*** EXERCISE INPUT ***
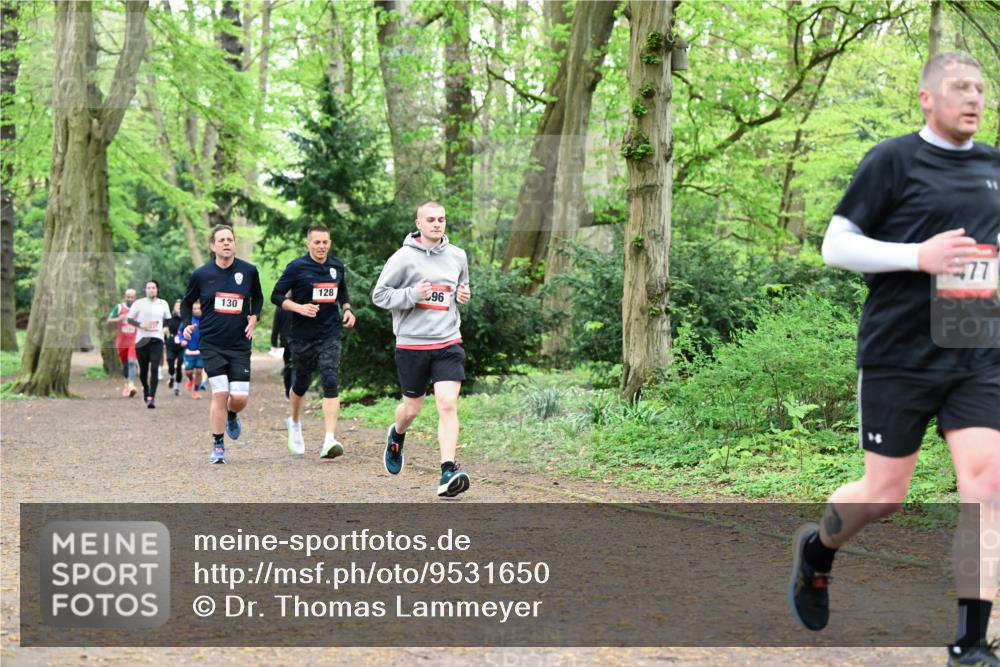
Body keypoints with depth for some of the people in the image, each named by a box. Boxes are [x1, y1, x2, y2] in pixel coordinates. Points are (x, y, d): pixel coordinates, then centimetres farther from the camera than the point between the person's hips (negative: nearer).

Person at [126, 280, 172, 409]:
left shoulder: (163, 304, 9)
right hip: (142, 339, 0)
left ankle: (151, 397, -15)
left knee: (154, 368, -14)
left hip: (157, 340, 0)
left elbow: (168, 319, 22)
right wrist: (140, 325, -13)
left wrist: (166, 327, 2)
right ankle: (146, 389, 37)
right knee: (143, 369, 6)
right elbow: (129, 319, 3)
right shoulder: (139, 303, 3)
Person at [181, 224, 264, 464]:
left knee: (240, 398, -4)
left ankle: (231, 417, 34)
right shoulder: (201, 275, -2)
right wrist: (188, 324, -2)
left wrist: (254, 317, 2)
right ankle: (218, 446, 4)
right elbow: (186, 302, 14)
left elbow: (258, 297, 19)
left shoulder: (249, 271, 0)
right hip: (211, 345, -1)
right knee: (220, 394, -11)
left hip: (240, 345, 1)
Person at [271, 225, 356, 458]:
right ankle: (294, 423, 44)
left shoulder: (337, 266, 8)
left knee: (330, 382, -14)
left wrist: (347, 309, 8)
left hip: (330, 335, 2)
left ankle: (330, 440, -20)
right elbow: (276, 296, -4)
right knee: (301, 383, 13)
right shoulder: (297, 267, -6)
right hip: (302, 336, -2)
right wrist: (299, 308, -19)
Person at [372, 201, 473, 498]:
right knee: (412, 408, 11)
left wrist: (465, 295, 3)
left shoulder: (457, 256, 7)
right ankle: (397, 435, 46)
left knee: (448, 405, -12)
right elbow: (379, 295, -3)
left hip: (448, 342, 2)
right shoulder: (404, 257, -6)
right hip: (412, 343, -2)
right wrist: (413, 295, -17)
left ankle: (448, 472, -14)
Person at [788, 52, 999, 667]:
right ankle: (817, 549, 36)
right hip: (900, 356, -4)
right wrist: (919, 256, -18)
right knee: (885, 495, 3)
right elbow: (835, 246, -6)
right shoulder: (894, 160, -4)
*** End of EXERCISE INPUT ***
» **ASSIGNMENT**: Print every line of the records above word for word, leaving out the pictures.

» **SOLVED PROBLEM**:
Body keypoints with depth for some of the people in the image, each named by a box. Boxes are [x1, y1, x2, y2] in pixel coordinates. Points are (x, y, d): pixel coordinates, then centimetres farther from the camera than the point between the person's hips (negative: nearer).

Person at [126, 280, 172, 409]:
left shoulder: (163, 304, 9)
right hip: (142, 339, 0)
left ankle: (151, 397, -15)
left knee: (154, 368, -14)
left hip: (157, 340, 0)
left elbow: (168, 319, 22)
right wrist: (140, 325, -13)
left wrist: (166, 327, 2)
right ankle: (146, 389, 37)
right knee: (143, 369, 6)
right elbow: (129, 319, 3)
right shoulder: (139, 303, 3)
Person at [181, 224, 264, 464]:
left knee: (240, 398, -4)
left ankle: (231, 417, 34)
right shoulder: (201, 275, -2)
right wrist: (188, 324, -2)
left wrist: (254, 317, 2)
right ankle: (218, 446, 4)
right elbow: (186, 302, 14)
left elbow: (258, 297, 19)
left shoulder: (249, 271, 0)
right hip: (211, 345, -1)
right knee: (220, 394, -11)
left hip: (240, 345, 1)
Person at [271, 225, 356, 458]:
right ankle: (294, 423, 44)
left shoulder: (337, 266, 8)
left knee: (330, 382, -14)
left wrist: (347, 309, 8)
left hip: (330, 335, 2)
left ankle: (330, 440, -20)
right elbow: (276, 296, -4)
right knee: (301, 383, 13)
right shoulder: (297, 267, -6)
right hip: (302, 336, -2)
right wrist: (299, 308, -19)
Person at [372, 201, 473, 498]:
right knee: (412, 408, 11)
left wrist: (465, 295, 3)
left shoulder: (457, 256, 7)
right ankle: (397, 435, 46)
left knee: (448, 405, -12)
right elbow: (379, 295, -3)
left hip: (448, 342, 2)
right shoulder: (404, 257, -6)
right hip: (412, 343, -2)
right wrist: (413, 295, -17)
left ankle: (448, 472, -14)
Person at [788, 52, 999, 667]:
right ankle: (817, 549, 36)
right hip: (900, 356, -4)
right wrist: (919, 256, -18)
right knee: (885, 495, 3)
right elbow: (835, 246, -6)
right shoulder: (894, 160, -4)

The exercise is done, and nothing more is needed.